The anti-globalization movement is sophisticated about all this in some ways, but clueless in others. Its leaders are adept at manipulating the media -- considerably more so than the suits running the WTO -- but have little understanding of what globalization is or where it is taking us.

They are hopelessly infatuated with an image of life in stable, homogenous, relatively isolated communities and societies. They tend to view globalization as a malevolent threat to such ways of life that must be slowed, halted or even reversed. Blinkered by this narrow vision, they fail to see that they are themselves agents of globalization -- in some ways in the vanguard.

They are vigilantly opposed to economic practices that change the cultures and lifestyles of indigenous peoples. They do not seem to recognize that attempts to mobilize such people against free trade -- indeed, bringing some indigenous leaders to Seattle to take part in demonstrations -- also create irreversible changes.

The protesters in Seattle are not alone in their tendency to view globalization as mainly (or exclusively) a matter of economic integration, and as a recent deviation from a norm of stability and relative isolation. That kind of thinking, however sloppy, is widespread even among the experts.

For example, "Has Globalization Gone Too Far?," a widely-quoted recent book on globalization by Dani Rodrik, states clearly on page one that globalization is "the international integration of markets for goods, services and capital." Thomas Friedman, in his best-selling "The Lexus and the Olive Tree," doesn't ignore the psychological aspects of globalization, but he definitely views them as secondary to the economic action. His provocative preface declares, "The World Is Ten Years Old" -- quoting a Merrill Lynch newspaper ad saying the world was born when the Berlin Wall fell in 1989.

A wider and deeper view of globalization comes from the Australian sociologist Malcolm Waters. He defines globalization as "a social process in which the constraints of geography on social and cultural arrangements recede and in which people become increasingly aware that they are receding."

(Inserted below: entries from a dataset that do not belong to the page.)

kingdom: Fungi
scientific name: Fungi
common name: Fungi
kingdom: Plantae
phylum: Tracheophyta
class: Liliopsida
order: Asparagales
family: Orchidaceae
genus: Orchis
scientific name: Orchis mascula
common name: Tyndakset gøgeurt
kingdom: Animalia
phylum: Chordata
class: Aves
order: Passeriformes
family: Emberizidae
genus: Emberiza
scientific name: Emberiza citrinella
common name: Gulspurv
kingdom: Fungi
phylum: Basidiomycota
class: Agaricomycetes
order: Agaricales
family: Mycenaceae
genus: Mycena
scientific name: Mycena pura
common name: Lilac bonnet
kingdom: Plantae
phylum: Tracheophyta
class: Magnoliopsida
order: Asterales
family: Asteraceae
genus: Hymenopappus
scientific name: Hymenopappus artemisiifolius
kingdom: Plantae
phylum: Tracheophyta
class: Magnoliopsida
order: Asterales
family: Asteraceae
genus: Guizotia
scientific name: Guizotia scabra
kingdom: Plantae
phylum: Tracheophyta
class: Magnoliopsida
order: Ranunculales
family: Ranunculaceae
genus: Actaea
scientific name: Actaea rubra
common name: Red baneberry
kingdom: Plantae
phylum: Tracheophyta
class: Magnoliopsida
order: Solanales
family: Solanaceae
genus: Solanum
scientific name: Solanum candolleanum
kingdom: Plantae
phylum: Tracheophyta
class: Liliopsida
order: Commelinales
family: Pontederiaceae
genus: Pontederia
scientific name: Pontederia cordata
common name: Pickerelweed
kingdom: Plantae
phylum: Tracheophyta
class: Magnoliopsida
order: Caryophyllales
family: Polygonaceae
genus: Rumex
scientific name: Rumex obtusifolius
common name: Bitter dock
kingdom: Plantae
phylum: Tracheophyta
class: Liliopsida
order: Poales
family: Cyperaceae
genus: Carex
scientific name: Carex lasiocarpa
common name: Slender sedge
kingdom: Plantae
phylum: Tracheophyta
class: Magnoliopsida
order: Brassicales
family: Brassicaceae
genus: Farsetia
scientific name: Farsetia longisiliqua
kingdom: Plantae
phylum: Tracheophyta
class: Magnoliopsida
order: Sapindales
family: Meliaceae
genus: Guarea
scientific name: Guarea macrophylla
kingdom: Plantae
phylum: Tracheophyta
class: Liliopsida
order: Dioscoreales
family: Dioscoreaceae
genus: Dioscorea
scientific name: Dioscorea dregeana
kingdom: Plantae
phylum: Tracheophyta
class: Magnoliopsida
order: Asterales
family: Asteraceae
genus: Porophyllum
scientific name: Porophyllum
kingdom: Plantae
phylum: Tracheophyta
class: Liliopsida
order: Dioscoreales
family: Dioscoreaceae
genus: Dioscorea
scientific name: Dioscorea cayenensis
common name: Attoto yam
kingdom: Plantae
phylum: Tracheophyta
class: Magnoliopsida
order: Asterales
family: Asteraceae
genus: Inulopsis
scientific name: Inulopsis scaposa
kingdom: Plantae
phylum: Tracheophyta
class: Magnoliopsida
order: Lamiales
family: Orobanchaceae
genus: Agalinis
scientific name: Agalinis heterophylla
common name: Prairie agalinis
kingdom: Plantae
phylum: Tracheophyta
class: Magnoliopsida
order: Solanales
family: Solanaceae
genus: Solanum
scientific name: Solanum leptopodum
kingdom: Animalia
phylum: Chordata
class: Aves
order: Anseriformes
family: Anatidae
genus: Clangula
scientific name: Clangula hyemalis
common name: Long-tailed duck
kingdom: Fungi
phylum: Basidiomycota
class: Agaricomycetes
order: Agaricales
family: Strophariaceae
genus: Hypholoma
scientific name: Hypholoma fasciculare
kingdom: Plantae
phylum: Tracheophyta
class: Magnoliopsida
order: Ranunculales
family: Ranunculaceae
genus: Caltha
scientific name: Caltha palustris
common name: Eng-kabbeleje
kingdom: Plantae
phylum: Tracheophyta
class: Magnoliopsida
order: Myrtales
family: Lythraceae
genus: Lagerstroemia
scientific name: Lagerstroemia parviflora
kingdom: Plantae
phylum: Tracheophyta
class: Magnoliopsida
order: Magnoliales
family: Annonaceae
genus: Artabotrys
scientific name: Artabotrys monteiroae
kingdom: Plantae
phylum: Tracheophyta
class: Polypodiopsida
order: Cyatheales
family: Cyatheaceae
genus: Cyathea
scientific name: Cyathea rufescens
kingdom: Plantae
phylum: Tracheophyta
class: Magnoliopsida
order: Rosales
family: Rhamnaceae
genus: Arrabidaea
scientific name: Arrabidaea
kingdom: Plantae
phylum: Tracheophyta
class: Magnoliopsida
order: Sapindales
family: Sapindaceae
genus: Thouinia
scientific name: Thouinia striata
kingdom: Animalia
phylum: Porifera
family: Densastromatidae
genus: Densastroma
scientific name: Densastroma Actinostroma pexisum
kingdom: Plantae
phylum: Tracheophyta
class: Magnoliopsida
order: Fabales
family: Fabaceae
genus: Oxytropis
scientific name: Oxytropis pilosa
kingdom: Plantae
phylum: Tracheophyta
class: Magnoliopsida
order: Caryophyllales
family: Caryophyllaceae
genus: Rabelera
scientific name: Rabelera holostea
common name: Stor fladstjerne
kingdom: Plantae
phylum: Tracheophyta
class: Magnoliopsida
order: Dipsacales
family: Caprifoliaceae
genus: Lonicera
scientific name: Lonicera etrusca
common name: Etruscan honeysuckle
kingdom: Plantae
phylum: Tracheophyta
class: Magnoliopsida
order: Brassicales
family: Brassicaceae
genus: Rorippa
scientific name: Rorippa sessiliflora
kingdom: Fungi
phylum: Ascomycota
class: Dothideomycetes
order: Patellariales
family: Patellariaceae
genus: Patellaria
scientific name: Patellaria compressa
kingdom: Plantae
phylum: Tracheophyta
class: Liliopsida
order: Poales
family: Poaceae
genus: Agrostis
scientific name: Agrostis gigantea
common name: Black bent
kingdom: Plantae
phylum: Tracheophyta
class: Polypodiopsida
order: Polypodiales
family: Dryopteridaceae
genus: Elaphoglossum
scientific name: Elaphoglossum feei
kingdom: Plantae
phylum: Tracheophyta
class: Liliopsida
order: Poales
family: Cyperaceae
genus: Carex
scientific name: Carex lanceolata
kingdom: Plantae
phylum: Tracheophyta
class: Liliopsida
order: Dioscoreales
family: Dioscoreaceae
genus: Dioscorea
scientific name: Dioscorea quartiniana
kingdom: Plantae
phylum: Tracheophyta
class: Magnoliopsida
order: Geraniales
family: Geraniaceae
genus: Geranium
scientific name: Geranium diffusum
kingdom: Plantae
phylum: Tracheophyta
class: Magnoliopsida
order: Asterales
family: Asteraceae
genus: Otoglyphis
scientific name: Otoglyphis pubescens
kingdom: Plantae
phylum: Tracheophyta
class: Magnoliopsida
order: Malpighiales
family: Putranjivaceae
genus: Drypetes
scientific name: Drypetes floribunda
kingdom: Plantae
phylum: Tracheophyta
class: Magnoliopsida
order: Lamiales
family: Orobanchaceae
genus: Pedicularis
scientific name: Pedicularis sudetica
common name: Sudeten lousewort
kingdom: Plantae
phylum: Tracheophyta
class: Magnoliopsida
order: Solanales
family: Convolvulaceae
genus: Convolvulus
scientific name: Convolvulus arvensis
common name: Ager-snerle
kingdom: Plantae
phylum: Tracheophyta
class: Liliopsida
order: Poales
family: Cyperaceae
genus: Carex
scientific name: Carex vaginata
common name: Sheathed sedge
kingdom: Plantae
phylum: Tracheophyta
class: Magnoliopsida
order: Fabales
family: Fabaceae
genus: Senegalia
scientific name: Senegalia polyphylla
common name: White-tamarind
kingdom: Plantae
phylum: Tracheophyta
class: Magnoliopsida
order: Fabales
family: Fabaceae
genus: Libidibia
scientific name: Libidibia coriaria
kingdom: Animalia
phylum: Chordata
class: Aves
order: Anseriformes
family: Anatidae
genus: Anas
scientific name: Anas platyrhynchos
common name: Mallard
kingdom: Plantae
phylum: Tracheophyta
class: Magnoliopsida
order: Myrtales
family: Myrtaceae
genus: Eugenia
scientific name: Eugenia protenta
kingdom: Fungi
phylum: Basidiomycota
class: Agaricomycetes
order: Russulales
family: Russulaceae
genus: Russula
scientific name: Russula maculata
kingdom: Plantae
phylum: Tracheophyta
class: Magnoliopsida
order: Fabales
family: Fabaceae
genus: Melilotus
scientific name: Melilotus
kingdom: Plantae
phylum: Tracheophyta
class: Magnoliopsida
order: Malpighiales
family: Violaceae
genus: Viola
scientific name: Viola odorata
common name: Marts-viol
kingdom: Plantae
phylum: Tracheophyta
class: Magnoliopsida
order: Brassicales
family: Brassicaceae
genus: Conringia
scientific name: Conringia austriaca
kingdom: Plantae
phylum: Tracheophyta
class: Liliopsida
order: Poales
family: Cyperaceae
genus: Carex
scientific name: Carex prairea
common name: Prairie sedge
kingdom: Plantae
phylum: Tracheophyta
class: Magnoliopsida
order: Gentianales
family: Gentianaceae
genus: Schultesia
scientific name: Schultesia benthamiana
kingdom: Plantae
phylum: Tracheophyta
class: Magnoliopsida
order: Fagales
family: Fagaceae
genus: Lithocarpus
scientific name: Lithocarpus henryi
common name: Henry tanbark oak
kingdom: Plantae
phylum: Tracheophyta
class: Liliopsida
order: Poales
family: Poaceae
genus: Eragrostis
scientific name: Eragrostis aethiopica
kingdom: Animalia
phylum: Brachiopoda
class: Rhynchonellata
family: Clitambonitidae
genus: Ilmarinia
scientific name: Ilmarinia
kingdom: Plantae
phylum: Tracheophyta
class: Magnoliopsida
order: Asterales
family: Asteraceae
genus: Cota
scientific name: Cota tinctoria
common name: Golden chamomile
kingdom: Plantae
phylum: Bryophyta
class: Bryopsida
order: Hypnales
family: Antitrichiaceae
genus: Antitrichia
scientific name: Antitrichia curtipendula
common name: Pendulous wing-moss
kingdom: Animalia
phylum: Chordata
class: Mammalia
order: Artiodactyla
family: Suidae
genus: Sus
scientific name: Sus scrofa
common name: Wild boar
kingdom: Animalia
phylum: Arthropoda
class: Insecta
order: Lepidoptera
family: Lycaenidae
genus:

He regards globalization as a huge process that has been underway for centuries, though it took a major leap in the middle of this millennium with the voyages of discovery, the Copernican revolution and the publication of the first maps of the world. Consciousness of globalization, he points out, could not really begin to develop until people became convinced that they inhabited a globe.

But globalization is moving with increasing speed. In the past decade, all parts of the process -- technological leaps, political and cultural changes, economic integration, concern about ecological impact, the spreading sense of living in the whole world -- have been coming together and moving faster. In that sense, Friedman is right -- globalization is happening now and sweeping us along, carrying us into a new kind of civilization.

Political movements can affect policies and events in this new world, but nobody has the power to turn back the clock. Ironically, both the dignitaries in the meeting rooms in Seattle and the protesters in the streets are cosmopolitans, global citizens, not only participating in the globalizing process, but also hastening it along.